First, look at some fundamentals. The International Monetary Fund predicts that the world economy will grow at 4.9 percent, which would be the second-fastest annual rate in three decades. Free institutions spread more quickly last year than in any year since 1972, when Freedom House began measuring these things. According to the Human Security Report, the number of wars with at least 1,000 deaths in battle has dropped by 80 percent since 1992. Air pollution levels are plummeting; over the last three years we've had the lowest level of ozone smog violations on record.

The reason people are down is not because their own lives are awful — it's because they're suffering a crisis of authority. They no longer have confidence in the institutions that are supposed to maintain order in their lives, whether the topic's terrorism, gas prices or federal spending.

But even here, the latest news is good.

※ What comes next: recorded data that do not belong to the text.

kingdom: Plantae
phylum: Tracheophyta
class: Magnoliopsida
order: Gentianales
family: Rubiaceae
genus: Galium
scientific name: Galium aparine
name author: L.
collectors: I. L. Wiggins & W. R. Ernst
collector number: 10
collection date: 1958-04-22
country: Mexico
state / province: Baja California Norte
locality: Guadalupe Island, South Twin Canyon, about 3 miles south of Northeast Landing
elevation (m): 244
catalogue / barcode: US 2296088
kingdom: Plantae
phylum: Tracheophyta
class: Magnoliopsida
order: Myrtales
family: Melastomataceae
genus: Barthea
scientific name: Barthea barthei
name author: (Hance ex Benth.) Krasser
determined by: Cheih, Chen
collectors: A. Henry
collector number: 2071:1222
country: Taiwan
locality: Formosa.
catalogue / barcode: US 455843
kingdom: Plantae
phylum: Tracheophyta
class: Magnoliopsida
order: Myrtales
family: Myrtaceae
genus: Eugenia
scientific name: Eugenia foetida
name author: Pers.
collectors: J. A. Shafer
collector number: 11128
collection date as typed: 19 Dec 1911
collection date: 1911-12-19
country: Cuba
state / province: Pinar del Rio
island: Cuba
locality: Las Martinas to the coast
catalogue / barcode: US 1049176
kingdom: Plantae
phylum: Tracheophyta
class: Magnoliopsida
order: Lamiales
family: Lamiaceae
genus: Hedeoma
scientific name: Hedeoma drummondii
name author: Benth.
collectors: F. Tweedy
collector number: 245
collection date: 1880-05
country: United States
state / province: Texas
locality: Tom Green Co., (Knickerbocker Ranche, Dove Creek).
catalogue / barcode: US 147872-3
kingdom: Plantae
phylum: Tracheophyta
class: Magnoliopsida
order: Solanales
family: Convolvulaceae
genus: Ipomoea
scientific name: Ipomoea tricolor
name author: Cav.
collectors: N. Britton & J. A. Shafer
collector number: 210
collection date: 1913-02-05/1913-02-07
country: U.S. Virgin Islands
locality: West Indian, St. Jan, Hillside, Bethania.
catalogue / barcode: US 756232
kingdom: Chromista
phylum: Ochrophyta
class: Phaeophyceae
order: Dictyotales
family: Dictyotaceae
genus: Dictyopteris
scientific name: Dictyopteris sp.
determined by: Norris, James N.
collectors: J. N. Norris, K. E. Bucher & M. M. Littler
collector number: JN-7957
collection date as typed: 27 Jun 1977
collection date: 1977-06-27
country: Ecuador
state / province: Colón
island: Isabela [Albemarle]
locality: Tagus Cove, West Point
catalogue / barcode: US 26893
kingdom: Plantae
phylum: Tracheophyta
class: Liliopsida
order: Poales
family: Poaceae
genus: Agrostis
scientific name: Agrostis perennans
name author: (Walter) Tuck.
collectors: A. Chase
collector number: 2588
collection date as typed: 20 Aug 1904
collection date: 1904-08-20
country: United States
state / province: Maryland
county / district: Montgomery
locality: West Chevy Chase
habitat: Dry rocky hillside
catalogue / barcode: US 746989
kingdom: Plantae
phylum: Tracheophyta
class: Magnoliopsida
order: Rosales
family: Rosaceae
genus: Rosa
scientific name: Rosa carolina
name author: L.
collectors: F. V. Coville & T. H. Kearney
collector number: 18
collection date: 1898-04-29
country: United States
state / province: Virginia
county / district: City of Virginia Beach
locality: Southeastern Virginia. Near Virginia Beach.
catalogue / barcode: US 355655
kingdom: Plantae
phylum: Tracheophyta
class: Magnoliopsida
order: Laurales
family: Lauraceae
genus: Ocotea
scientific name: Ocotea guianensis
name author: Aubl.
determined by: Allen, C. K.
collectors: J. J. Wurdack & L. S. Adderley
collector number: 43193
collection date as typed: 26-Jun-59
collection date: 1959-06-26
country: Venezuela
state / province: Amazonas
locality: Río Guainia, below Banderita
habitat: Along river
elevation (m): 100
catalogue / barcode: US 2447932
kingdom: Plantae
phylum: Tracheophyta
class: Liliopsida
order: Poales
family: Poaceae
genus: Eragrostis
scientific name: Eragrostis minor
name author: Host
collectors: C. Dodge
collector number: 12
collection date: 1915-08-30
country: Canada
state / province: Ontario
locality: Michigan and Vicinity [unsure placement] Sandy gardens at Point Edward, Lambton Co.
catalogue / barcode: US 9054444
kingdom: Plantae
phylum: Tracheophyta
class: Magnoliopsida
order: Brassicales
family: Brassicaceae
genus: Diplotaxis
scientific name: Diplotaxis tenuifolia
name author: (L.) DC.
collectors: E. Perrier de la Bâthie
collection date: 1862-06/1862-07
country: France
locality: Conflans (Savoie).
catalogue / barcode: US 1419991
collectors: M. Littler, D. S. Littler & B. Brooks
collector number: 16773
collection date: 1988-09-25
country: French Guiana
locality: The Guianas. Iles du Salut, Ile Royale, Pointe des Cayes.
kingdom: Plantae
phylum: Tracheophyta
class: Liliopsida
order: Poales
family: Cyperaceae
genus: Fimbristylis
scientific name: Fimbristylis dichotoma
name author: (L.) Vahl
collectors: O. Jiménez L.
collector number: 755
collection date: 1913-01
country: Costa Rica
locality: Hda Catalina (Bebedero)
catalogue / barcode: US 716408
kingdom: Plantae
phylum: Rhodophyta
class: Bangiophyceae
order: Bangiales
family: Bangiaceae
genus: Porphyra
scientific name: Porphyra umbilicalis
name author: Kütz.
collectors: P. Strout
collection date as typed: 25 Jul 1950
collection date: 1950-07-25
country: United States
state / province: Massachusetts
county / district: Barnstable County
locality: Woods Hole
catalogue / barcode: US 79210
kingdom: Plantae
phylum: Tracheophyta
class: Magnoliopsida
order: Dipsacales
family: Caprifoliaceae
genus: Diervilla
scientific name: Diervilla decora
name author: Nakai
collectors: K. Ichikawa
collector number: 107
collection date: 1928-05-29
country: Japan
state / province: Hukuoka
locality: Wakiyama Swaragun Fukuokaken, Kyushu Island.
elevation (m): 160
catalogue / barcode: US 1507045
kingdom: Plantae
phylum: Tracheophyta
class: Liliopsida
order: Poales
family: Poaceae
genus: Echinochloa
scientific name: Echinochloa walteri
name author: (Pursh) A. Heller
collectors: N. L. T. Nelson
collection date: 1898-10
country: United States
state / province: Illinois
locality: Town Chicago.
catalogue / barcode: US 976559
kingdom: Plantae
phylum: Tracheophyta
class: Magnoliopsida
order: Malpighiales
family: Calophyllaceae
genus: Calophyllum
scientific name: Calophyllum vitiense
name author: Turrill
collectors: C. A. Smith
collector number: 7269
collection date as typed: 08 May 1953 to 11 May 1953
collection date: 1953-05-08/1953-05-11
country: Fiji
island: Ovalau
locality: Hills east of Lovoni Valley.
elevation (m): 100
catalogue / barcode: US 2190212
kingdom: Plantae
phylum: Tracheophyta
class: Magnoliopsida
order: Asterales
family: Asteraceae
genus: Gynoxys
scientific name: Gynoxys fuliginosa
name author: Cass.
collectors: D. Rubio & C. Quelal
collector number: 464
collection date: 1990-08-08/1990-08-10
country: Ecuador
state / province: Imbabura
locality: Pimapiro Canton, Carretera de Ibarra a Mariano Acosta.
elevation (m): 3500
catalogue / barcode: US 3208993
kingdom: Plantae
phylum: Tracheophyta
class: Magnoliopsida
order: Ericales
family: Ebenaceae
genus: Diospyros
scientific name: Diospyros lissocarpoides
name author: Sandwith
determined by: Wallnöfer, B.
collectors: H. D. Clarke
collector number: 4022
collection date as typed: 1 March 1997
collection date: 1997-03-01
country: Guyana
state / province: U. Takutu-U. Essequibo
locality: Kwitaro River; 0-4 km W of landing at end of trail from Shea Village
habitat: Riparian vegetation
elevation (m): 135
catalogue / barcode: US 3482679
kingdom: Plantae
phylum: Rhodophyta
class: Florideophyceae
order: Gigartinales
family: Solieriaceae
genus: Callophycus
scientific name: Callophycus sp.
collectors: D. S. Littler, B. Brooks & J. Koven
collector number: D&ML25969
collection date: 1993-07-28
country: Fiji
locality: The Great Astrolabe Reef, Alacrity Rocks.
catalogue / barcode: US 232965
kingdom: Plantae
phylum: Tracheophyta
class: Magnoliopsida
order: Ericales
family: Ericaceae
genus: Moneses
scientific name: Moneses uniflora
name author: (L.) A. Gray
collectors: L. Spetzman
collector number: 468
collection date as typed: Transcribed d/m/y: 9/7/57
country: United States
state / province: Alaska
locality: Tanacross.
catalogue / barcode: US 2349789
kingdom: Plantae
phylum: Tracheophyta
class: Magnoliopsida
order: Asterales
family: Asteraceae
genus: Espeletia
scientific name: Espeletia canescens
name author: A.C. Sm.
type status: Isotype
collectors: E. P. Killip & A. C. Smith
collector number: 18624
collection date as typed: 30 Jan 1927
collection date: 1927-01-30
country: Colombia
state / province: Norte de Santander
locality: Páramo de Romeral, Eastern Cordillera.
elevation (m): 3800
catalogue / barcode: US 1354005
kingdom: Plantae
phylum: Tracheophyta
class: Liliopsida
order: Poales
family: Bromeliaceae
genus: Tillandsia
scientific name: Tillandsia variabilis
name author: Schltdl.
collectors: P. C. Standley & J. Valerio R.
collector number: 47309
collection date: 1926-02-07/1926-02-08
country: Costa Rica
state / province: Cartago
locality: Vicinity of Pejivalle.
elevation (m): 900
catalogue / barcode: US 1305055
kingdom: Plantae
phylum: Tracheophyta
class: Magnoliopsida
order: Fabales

Look around at all the green shoots of political renewal.

Not long ago, the temper-tantrum left seemed to be on the verge of capturing the Democratic Party, but now the Clintonite centrists are reasserting their intellectual, financial and political supremacy.

Last month, Hillary Clinton gave a proto-campaign speech in Chicago, laying out an economic agenda that Kevin Hassett of the American Enterprise Institute called remarkably centrist. Clinton called for a return to "pay as you go" budget rules. Congress couldn't raise spending or cut taxes unless it filled the hole in the budget right away, the only effective way to restore fiscal balance.

Robert Rubin and others have begun the Hamilton Project, which is churning out policy ideas that defy easy categorization and serve as a blueprint for an innovative, moderate administration. The Democratic agenda will be fleshed out by the free-trade progressive Gene Sperling, and by Rahm Emanuel and Bruce Reed, whose coming book will push ideas on how to increase savings and such.

On the Republican side, meanwhile, most of the news in the next 18 months will be made by John McCain, Mitt Romney and Rudy Giuliani. This is a party in the midst of fundamental change. Some of the professional conservative groups that claim they have veto power over who runs the party are about to be exposed.

The intra-Republican debate is less well developed than the Democratic debate because until a few months ago, conservatives passively awaited leadership from the White House. But that has changed, too, and the signs of rethinking are everywhere.

Yesterday in the House, Mark Kirk and other Republicans unveiled a "suburban agenda" to help suburban families, not K Street lobbyists. On the Cato Institute's Web site, there is a roiling debate about fundamentals led by David Frum and Bruce Bartlett. These free marketeers acknowledge that in an aging society it's going to be hard to cut the size of government, so they ask, What do we do now? In The Weekly Standard, Irwin Stelzer wonders if it may be time to cut the payroll tax and raise the top rates, to shift the burden away from those who bear the brunt of trade and immigration.

In short, the smartest people in both parties have shifted attention from the past to the future, and a sense of flexibility and promise is in the air.

There's been an even bigger shift in attitudes about how politics should be done. The Stalinist on-message style is passé. The rising young politicians like Barack Obama and Lindsey Graham never talk in that predictable party-hack way. Mark Warner and Romney are building their campaigns around their ability to find common ground with political opponents.

The pseudopopulist renegades who rail against the establishment are being eclipsed by the canny establishmentarians. They're the ones who know how to use the levers of government to get things done.

Remember, my downcast fellow citizens, nothing stays the same. Spring brings rebirth and the dewy green faeries of sanity are flittering down the think tank corridors and o'er the politicians' up-turned brows.